In the last twenty-four hours, I re-read On Beauty and it holds up. Its model is Howards End, which Smith parallels throughout, even in the small ways she narrates time. Forster’s ingenious opening to chapter ten, “Several weeks passed”, is mirrored in Smith’s, “We must now jump nine months forward.”
Smith’s narrative interventions are often more subtle. She makes it clear that she is concerned with the poor, contra Forster’s notorious assertion, but she doesn’t declare it. Forster uses “We” obtrusively. Smith often makes this usage into more of an aside. (See the swear jars in chapter nine.) His characters are named after a writer of German Romanticisim whose ideas are being praised,—hers after a literary Theorist whose ideas are being critiqued. (Rightly so. Catherine Belsey believed Shakespeare’s plays are not works of art but “a location of cultural history.” Ugh.)

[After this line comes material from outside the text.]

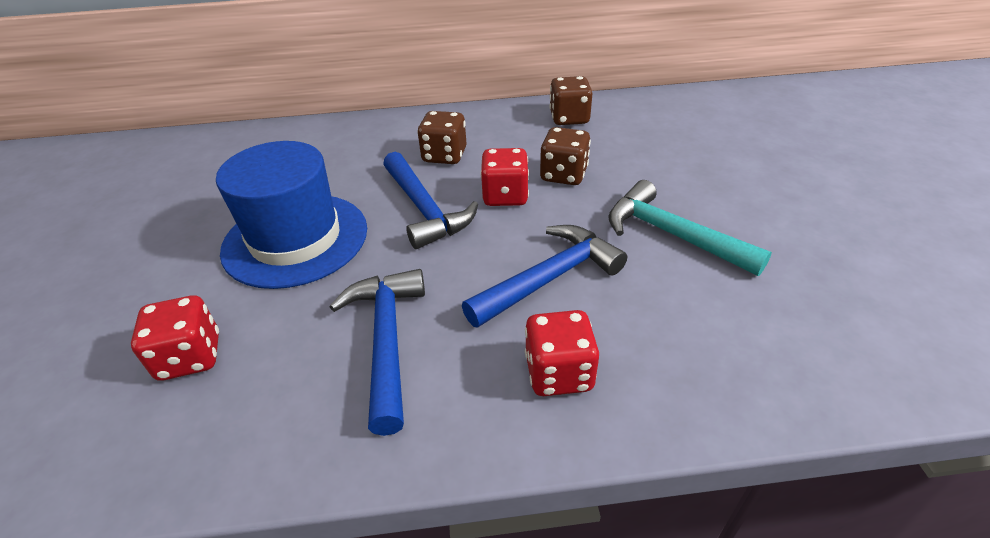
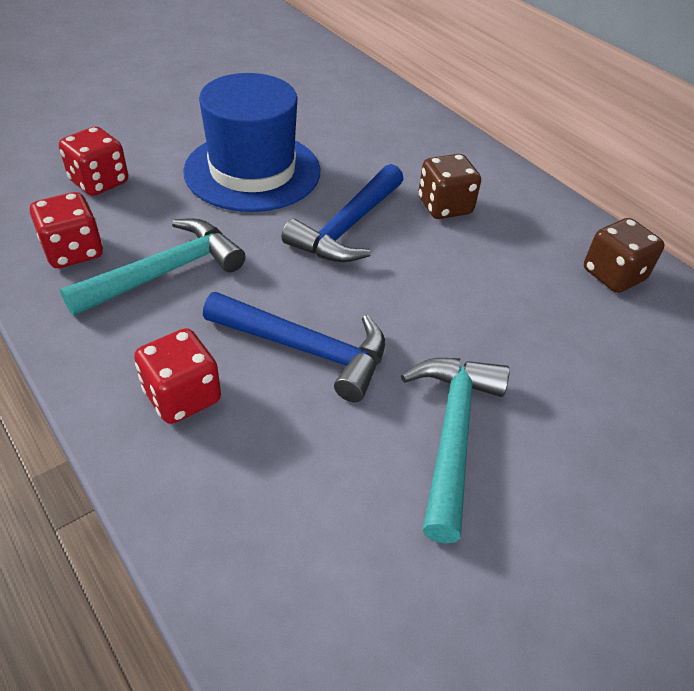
camera: 55 degrees right, 5 degrees up
(387, 341) = (165, 272): blue hammer -> turquoise hammer
(505, 196) = (413, 274): red dice -> red dice (73, 251)
(563, 175) = (490, 306): brown dice -> none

Forster sides with the Schlegels, against the forms of modern life that spoil his bucolic upper-class vision. He wrote in 1908, hearing a man had flown in an air machine, “Science, instead of freeing man … is enslaving him to machines.” This was the impetus for Howards End two years later. Forster wanted his readers to “connect the prose in us with the passion.” This is his shared aim with Smith, who takes post-structuralism to task, and comes down on the side of beauty.